Re: Use generation context to speed up tuplesorts - Mailing list pgsql-hackers

From David Rowley
Subject Re: Use generation context to speed up tuplesorts
Date
Msg-id CAApHDvpnpoGrEcoJT0bQjCR55_zqZgMhd0mmgQ748cyXZoQQ8w@mail.gmail.com
Whole thread Raw
In response to Re: Use generation context to speed up tuplesorts  (Tomas Vondra <tomas.vondra@enterprisedb.com>)
Responses Re: Use generation context to speed up tuplesorts  (Andres Freund <andres@anarazel.de>)
List pgsql-hackers
On Sun, 13 Feb 2022 at 09:56, Tomas Vondra
<tomas.vondra@enterprisedb.com> wrote:
> I'm not against pushing the generation context improvements, e.g.
> something like the patches posted in [1], because those seem reasonable
> in general. But I'm somewhat confused about the last patch (adjusting
> allocChunkLimit) causing fairly significant regressions.

My thoughts here are that we should pursue the patch that allows
growing of the block size in the generation context.  I do think the
investigation of the malloc() behaviour and performance is worth some
pursuit, I just don't think it should be done here or as part of this
patch.  I think it's a fairly large undertaking to ensure any changes
to the malloc options are an overall win and not just a win for
whatever benchmark we test them on. If they're really an overall win,
then shouldn't glibc know about them and maybe adopt them as the
standard options?

To get the ball rolling again on the changes to the generation
context, I took your patches, Tomas, and fixed a few things around the
keeper blocks not working correctly.  I've now made the keeper block
behaviour match how aset.c works.  There the keeper block is allocated
in the same allocation as the context itself. That reduces the number
of malloc() calls when setting up a new memory context.

On testing this, I discovered a problem regarding the use of
generation contexts for storing tuples in tuplesort.c.  The problem is
when the sort is bounded (e.g. SELECT * FROM ... ORDER BY .. LIMIT N),
we'll store and directly throw away any tuples that sort greater than
the existing set of N tuples. This causes a problem because once we
move away from using the keeper block, initially, we'll at some point
end up storing a tuple in a newly allocated generation block then
proceed to pfree() that tuple due to it sorting greater than the
existing N tuples. Because we currently always free() newly empty
blocks, we end up thrashing free()/malloc().  This behaviour results
in one of the regression test queries in tuplesort.sql going from
taking 10 ms to 1 minute, on my machine.

I had a few thoughts about how best to work around this problem.
Firstly, I thought that we should just *not* use the Generation
context when the sort is bounded.  That turns out to be a bit icky as
we only make the sort bounding when we call tuplesort_set_bound(),
which is after we've allocated the memory context for storing tuples.
I thought about maybe just adding another bool flag named
"allowBounding" and use a Generation context if that flag is not set.
I just don't really like that as a solution.  We also cannot make the
set bound part of the tuplesort_begin_heap() call as
nodeIncrementalSort.c does reset the bound. Possibly we could ditch
tuplesort_set_bound() and invent tuplesort_reset_bound() and change
the API so the bound is set when making the Tuplesortstate.
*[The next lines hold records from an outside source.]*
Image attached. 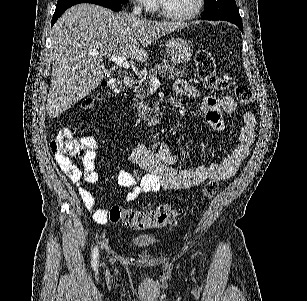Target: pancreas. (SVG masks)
Segmentation results:
<instances>
[{"instance_id": "pancreas-1", "label": "pancreas", "mask_w": 307, "mask_h": 301, "mask_svg": "<svg viewBox=\"0 0 307 301\" xmlns=\"http://www.w3.org/2000/svg\"><path fill=\"white\" fill-rule=\"evenodd\" d=\"M158 74H161V76H169V78H178V76H183L184 70H179V68H176L175 64L168 62V60H164V62L155 64L154 68H151L148 74H145L143 78L136 80L134 86L136 98L133 106H136L139 116H146L147 112H155L154 108L148 106L149 100H147V96L149 94L150 78H152V76H158Z\"/></svg>"}]
</instances>
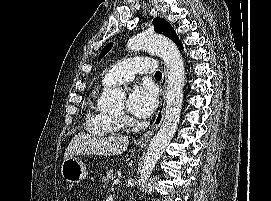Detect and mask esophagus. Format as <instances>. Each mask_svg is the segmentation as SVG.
<instances>
[{
    "label": "esophagus",
    "instance_id": "esophagus-1",
    "mask_svg": "<svg viewBox=\"0 0 271 201\" xmlns=\"http://www.w3.org/2000/svg\"><path fill=\"white\" fill-rule=\"evenodd\" d=\"M162 68H163V75H162V80H161L162 94H161L158 111L153 121V124L151 126V129L147 131L143 136H141L138 140V144L142 146L146 145L149 142L154 132L160 127L164 118L165 103H166L165 89H166V83H167V75H166V69H165L164 63L162 65Z\"/></svg>",
    "mask_w": 271,
    "mask_h": 201
}]
</instances>
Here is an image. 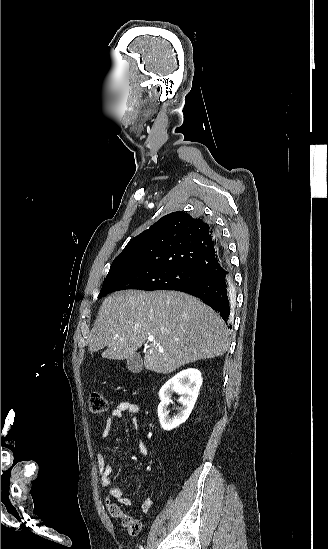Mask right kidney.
Masks as SVG:
<instances>
[{
    "label": "right kidney",
    "instance_id": "1",
    "mask_svg": "<svg viewBox=\"0 0 328 549\" xmlns=\"http://www.w3.org/2000/svg\"><path fill=\"white\" fill-rule=\"evenodd\" d=\"M202 385V377L198 369H186V371H180L175 377L169 379L159 391V399L161 403L158 405V417L160 419V425L164 431H172L179 427L181 423L187 421L198 397L199 389ZM172 393H180V395H186L179 399L183 405V409L180 415H176L173 419L167 417L169 411L167 409L171 401Z\"/></svg>",
    "mask_w": 328,
    "mask_h": 549
}]
</instances>
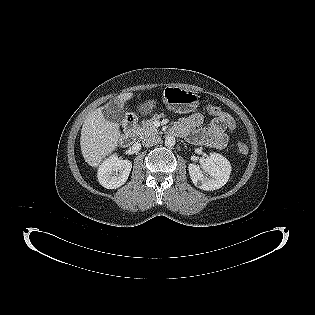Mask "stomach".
I'll list each match as a JSON object with an SVG mask.
<instances>
[{
	"label": "stomach",
	"mask_w": 315,
	"mask_h": 315,
	"mask_svg": "<svg viewBox=\"0 0 315 315\" xmlns=\"http://www.w3.org/2000/svg\"><path fill=\"white\" fill-rule=\"evenodd\" d=\"M163 102L173 112L190 113L198 107L195 92L177 86H167L163 91Z\"/></svg>",
	"instance_id": "1"
}]
</instances>
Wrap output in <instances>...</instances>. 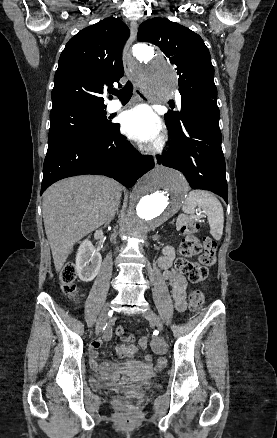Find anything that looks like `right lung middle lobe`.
<instances>
[{"label": "right lung middle lobe", "mask_w": 277, "mask_h": 438, "mask_svg": "<svg viewBox=\"0 0 277 438\" xmlns=\"http://www.w3.org/2000/svg\"><path fill=\"white\" fill-rule=\"evenodd\" d=\"M50 122L48 148L78 136L101 134L111 127L105 108L53 113Z\"/></svg>", "instance_id": "obj_1"}]
</instances>
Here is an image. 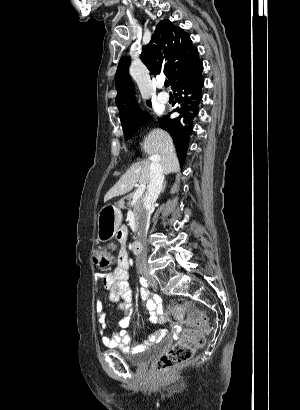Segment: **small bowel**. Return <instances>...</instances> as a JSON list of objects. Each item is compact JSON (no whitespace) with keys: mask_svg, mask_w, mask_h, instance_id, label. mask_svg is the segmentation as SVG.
Wrapping results in <instances>:
<instances>
[{"mask_svg":"<svg viewBox=\"0 0 300 410\" xmlns=\"http://www.w3.org/2000/svg\"><path fill=\"white\" fill-rule=\"evenodd\" d=\"M119 241L126 243V235L120 233ZM129 255L125 247H122L118 254L117 266L109 273L101 276L102 285L109 292V299L119 305L122 316L118 322L116 332L109 331L105 320V305L102 301L96 303V310L99 314V334L102 343L109 348H117L123 352L136 353L144 349L145 346L161 340L166 330L159 328L154 334L146 340L140 341L131 336L128 326L133 314V291L129 284ZM140 296L145 302L149 312V321L156 324L167 322V316L161 306V298L148 292L145 289L140 290Z\"/></svg>","mask_w":300,"mask_h":410,"instance_id":"obj_1","label":"small bowel"}]
</instances>
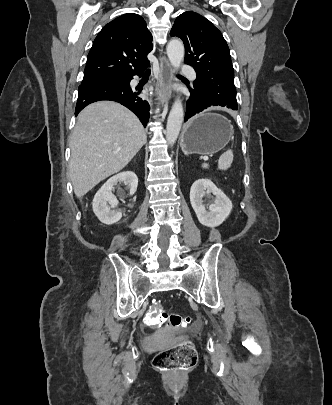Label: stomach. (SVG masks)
I'll return each mask as SVG.
<instances>
[{
    "mask_svg": "<svg viewBox=\"0 0 332 405\" xmlns=\"http://www.w3.org/2000/svg\"><path fill=\"white\" fill-rule=\"evenodd\" d=\"M232 132V126L224 116L207 110L187 123L181 148L186 154L212 155L228 144Z\"/></svg>",
    "mask_w": 332,
    "mask_h": 405,
    "instance_id": "1",
    "label": "stomach"
}]
</instances>
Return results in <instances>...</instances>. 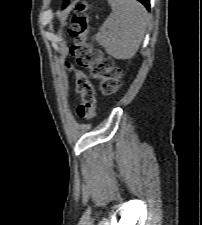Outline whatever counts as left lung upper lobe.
I'll list each match as a JSON object with an SVG mask.
<instances>
[{"instance_id":"obj_1","label":"left lung upper lobe","mask_w":202,"mask_h":225,"mask_svg":"<svg viewBox=\"0 0 202 225\" xmlns=\"http://www.w3.org/2000/svg\"><path fill=\"white\" fill-rule=\"evenodd\" d=\"M68 4V0H65V3H64V5L66 6Z\"/></svg>"}]
</instances>
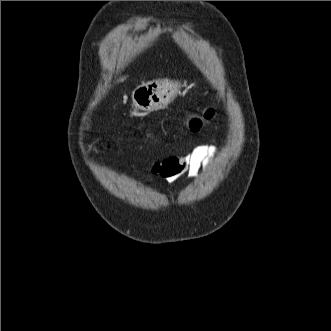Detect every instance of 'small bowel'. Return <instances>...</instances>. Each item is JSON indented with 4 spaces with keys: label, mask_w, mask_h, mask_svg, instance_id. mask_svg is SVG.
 Masks as SVG:
<instances>
[{
    "label": "small bowel",
    "mask_w": 331,
    "mask_h": 331,
    "mask_svg": "<svg viewBox=\"0 0 331 331\" xmlns=\"http://www.w3.org/2000/svg\"><path fill=\"white\" fill-rule=\"evenodd\" d=\"M217 153L215 145H199L185 155L154 162L150 173L169 183L182 174L192 179L209 167Z\"/></svg>",
    "instance_id": "1"
}]
</instances>
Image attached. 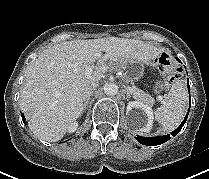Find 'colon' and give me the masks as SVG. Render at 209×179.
Listing matches in <instances>:
<instances>
[{
  "label": "colon",
  "instance_id": "1",
  "mask_svg": "<svg viewBox=\"0 0 209 179\" xmlns=\"http://www.w3.org/2000/svg\"><path fill=\"white\" fill-rule=\"evenodd\" d=\"M157 65L161 68V69H168L169 67V60L168 57L166 55H161L160 57H158V59L156 60ZM182 74V70L180 68H171L168 69V74L165 78V85L169 86L171 84H173L177 79H179L181 77Z\"/></svg>",
  "mask_w": 209,
  "mask_h": 179
}]
</instances>
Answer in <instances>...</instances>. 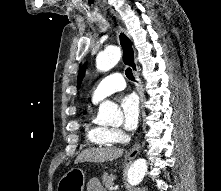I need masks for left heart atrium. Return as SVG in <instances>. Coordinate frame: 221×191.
Segmentation results:
<instances>
[{"label":"left heart atrium","instance_id":"left-heart-atrium-1","mask_svg":"<svg viewBox=\"0 0 221 191\" xmlns=\"http://www.w3.org/2000/svg\"><path fill=\"white\" fill-rule=\"evenodd\" d=\"M121 109L123 113V125L128 131H134L139 121V100L136 95L129 94L122 98Z\"/></svg>","mask_w":221,"mask_h":191}]
</instances>
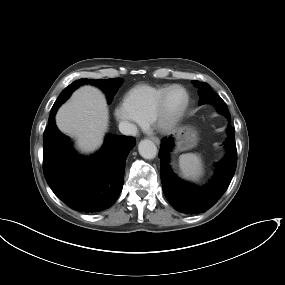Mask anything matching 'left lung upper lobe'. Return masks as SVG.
<instances>
[{
	"instance_id": "5c2ea615",
	"label": "left lung upper lobe",
	"mask_w": 285,
	"mask_h": 285,
	"mask_svg": "<svg viewBox=\"0 0 285 285\" xmlns=\"http://www.w3.org/2000/svg\"><path fill=\"white\" fill-rule=\"evenodd\" d=\"M193 82L196 86H198L199 93L201 95V98H200L201 105L205 103H212L213 100L217 101L218 99H221L219 95H217L207 83H203L199 81H193ZM220 104L221 106L218 107L219 113L225 115L226 117H229L230 114H229L228 108L226 104L224 103V101L222 100Z\"/></svg>"
}]
</instances>
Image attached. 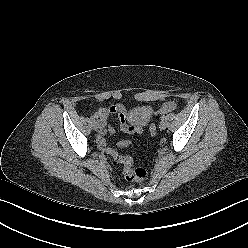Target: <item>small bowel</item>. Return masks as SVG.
<instances>
[{"label":"small bowel","instance_id":"obj_1","mask_svg":"<svg viewBox=\"0 0 248 248\" xmlns=\"http://www.w3.org/2000/svg\"><path fill=\"white\" fill-rule=\"evenodd\" d=\"M174 108L175 105L173 102H167L162 106L161 111L169 112L172 111ZM143 109L148 115L154 113V110L150 107H144ZM116 113L119 116L120 129L123 132L131 134V133H141L143 131L145 123L134 124L129 122L126 109L123 105L113 104L108 107L99 108L95 114V118L97 119L100 127V132L97 137V144L100 149H105L106 147L105 134L114 133L115 131L112 125L107 124V119L109 115Z\"/></svg>","mask_w":248,"mask_h":248}]
</instances>
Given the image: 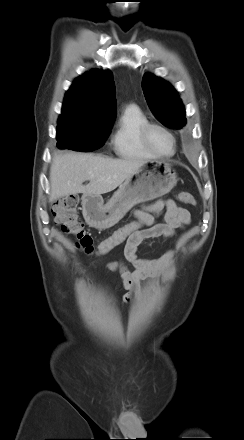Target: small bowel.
I'll return each mask as SVG.
<instances>
[{
  "label": "small bowel",
  "mask_w": 244,
  "mask_h": 440,
  "mask_svg": "<svg viewBox=\"0 0 244 440\" xmlns=\"http://www.w3.org/2000/svg\"><path fill=\"white\" fill-rule=\"evenodd\" d=\"M156 213H162L161 220L151 219L144 229L134 233L126 240L124 255L133 264L135 271H128L120 263L116 267L110 268L120 273L123 286L127 290L124 295L126 302H131L138 295L141 280L161 274L174 256V252L170 250L158 259H141L137 256L138 246L145 239L172 237L177 229L183 228L191 220L189 211L173 200L156 201L135 211V217L150 219V216Z\"/></svg>",
  "instance_id": "obj_1"
}]
</instances>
The other way I thought to fix it was by changing the logic for when
generation blocks are freed.  In the problem case mentioned above, the
block being freed is the current block (which was just allocated).  I
made some changes to adjust this behaviour so that we no longer free
the block when the final chunk is pfree()'d. Instead, that now lingers
and can be reused by future allocations, providing they fit inside it.
If they don't fit then we must free the block, otherwise it would just
remain empty forever.   The problem I see with this method is that
there still could be some pathological case that causes us to end up
storing just a single tuple per generation block.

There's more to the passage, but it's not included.